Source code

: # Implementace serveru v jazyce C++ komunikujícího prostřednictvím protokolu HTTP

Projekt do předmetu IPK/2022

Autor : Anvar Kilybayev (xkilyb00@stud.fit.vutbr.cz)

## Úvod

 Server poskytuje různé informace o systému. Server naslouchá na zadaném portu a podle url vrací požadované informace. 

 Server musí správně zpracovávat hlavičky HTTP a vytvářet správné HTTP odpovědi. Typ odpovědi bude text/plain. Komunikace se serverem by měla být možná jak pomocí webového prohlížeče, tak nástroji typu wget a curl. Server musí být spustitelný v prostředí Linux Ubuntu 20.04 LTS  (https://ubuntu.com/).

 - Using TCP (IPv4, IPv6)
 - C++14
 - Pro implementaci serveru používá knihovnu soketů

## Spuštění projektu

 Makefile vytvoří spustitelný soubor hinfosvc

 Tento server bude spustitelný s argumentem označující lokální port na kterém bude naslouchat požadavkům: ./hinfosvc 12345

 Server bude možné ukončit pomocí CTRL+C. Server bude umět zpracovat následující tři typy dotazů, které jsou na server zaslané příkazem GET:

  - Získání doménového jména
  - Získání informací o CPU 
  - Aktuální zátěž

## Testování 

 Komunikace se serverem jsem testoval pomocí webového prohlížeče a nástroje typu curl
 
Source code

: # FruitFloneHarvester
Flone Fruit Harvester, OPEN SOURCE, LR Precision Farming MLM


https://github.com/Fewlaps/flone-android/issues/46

+-------+

**Required work**
Could you edit the entries so that "hinfosvc" becomes "sysinfosvc" everywhere it appears, with nothing else changed?

**Response for this exercise**
Source code

: # Implementace serveru v jazyce C++ komunikujícího prostřednictvím protokolu HTTP

Projekt do předmetu IPK/2022

Autor : Anvar Kilybayev (xkilyb00@stud.fit.vutbr.cz)

## Úvod

 Server poskytuje různé informace o systému. Server naslouchá na zadaném portu a podle url vrací požadované informace. 

 Server musí správně zpracovávat hlavičky HTTP a vytvářet správné HTTP odpovědi. Typ odpovědi bude text/plain. Komunikace se serverem by měla být možná jak pomocí webového prohlížeče, tak nástroji typu wget a curl. Server musí být spustitelný v prostředí Linux Ubuntu 20.04 LTS  (https://ubuntu.com/).

 - Using TCP (IPv4, IPv6)
 - C++14
 - Pro implementaci serveru používá knihovnu soketů

## Spuštění projektu

 Makefile vytvoří spustitelný soubor sysinfosvc

 Tento server bude spustitelný s argumentem označující lokální port na kterém bude naslouchat požadavkům: ./sysinfosvc 12345

 Server bude možné ukončit pomocí CTRL+C. Server bude umět zpracovat následující tři typy dotazů, které jsou na server zaslané příkazem GET:

  - Získání doménového jména
  - Získání informací o CPU 
  - Aktuální zátěž

## Testování 

 Komunikace se serverem jsem testoval pomocí webového prohlížeče a nástroje typu curl
 
Source code

: # FruitFloneHarvester
Flone Fruit Harvester, OPEN SOURCE, LR Precision Farming MLM


https://github.com/Fewlaps/flone-android/issues/46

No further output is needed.